What you will do:
Below are the entries; output exactly the lines from the one containing "ring dip: (1150, 469)" through the final line, inclusive.

Records for the exercise:
=== Section Start ===
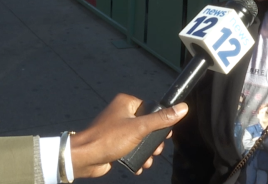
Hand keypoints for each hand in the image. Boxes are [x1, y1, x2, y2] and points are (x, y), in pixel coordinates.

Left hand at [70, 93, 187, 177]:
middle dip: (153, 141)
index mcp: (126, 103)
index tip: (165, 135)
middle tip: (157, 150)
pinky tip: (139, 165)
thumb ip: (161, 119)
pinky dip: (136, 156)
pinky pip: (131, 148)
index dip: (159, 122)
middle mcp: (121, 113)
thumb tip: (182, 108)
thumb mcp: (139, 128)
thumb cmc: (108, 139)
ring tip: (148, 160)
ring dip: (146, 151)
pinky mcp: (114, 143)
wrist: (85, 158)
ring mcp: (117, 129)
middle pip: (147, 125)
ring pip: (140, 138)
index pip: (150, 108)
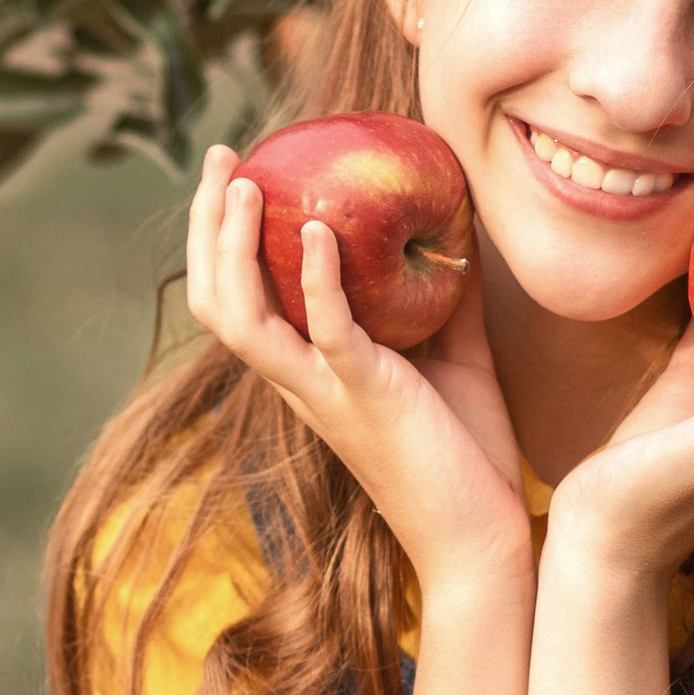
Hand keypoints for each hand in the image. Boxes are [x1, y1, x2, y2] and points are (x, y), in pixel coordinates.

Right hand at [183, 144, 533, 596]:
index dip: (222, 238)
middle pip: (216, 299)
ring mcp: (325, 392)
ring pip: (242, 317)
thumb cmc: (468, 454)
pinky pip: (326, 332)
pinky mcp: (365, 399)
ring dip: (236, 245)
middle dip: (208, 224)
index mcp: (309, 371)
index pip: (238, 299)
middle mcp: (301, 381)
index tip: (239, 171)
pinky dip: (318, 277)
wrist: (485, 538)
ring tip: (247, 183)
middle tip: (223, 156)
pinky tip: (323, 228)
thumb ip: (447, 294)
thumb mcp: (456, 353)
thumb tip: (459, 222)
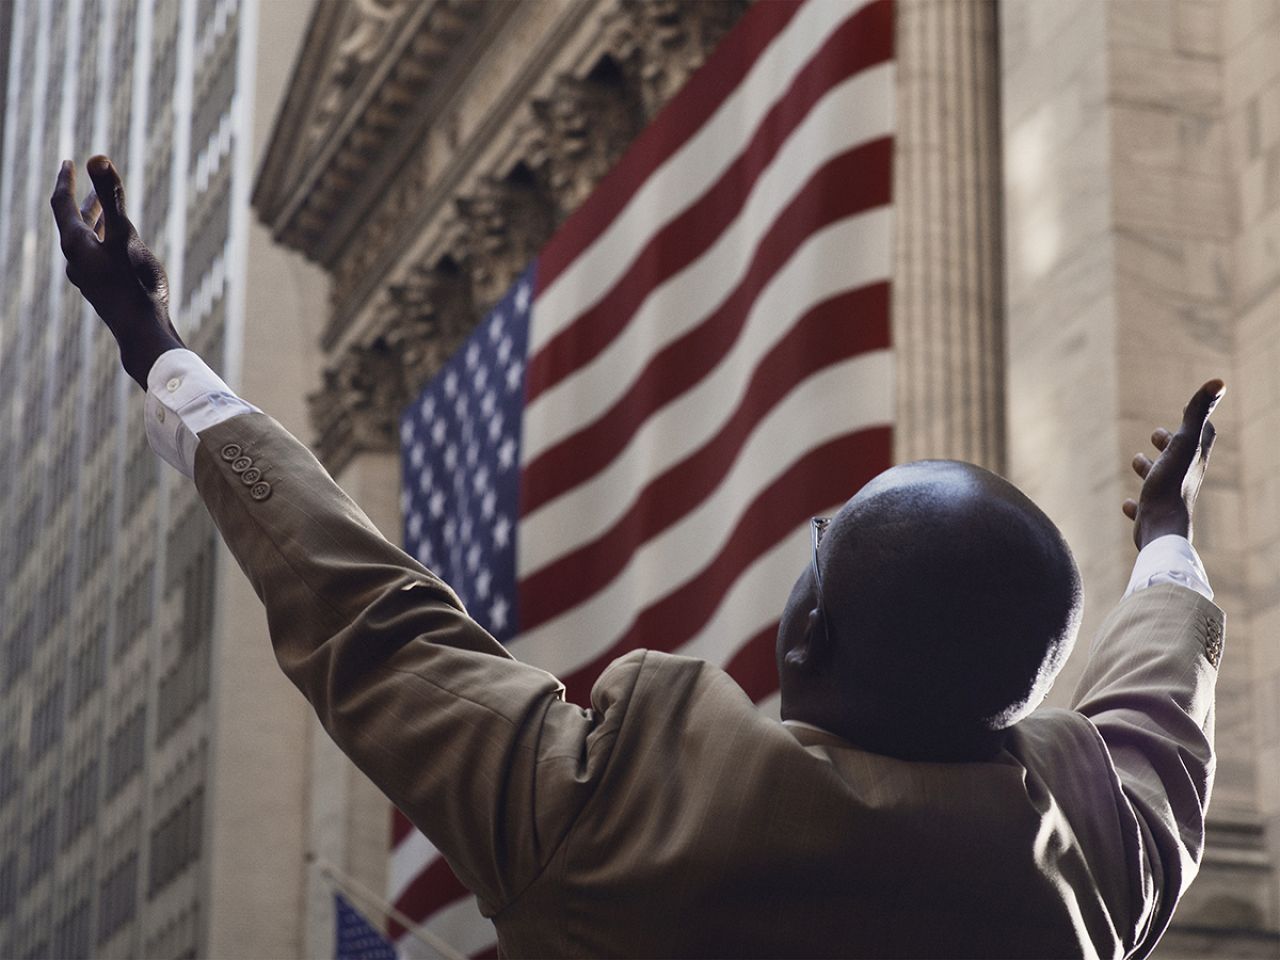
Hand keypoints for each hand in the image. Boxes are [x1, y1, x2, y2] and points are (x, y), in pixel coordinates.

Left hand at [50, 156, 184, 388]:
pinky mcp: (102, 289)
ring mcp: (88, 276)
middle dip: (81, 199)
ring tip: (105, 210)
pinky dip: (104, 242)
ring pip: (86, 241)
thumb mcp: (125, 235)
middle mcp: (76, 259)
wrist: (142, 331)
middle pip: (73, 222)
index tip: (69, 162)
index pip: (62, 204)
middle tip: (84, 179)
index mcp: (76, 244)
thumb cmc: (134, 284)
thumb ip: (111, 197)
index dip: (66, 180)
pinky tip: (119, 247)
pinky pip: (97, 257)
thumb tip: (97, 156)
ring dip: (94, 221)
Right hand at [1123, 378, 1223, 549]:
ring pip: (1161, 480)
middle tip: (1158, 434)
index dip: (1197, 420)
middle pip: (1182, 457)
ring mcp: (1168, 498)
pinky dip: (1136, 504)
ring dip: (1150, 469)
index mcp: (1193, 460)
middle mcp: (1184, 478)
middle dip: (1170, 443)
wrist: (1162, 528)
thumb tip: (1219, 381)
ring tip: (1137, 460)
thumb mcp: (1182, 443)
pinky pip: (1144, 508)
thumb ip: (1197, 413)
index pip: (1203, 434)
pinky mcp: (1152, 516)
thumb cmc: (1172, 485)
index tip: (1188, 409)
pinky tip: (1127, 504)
=== Section End ===
Answer box:
ring dip: (1150, 469)
index mcp: (1193, 460)
middle mcp: (1184, 478)
middle dip: (1170, 443)
wrist: (1162, 528)
thumb tip: (1219, 381)
ring tip: (1137, 460)
thumb mcp: (1182, 443)
pinky pip: (1144, 508)
thumb ip: (1197, 413)
index pip: (1203, 434)
pinky mcp: (1152, 516)
thumb cmc: (1172, 485)
index tip: (1188, 409)
pinky tip: (1127, 504)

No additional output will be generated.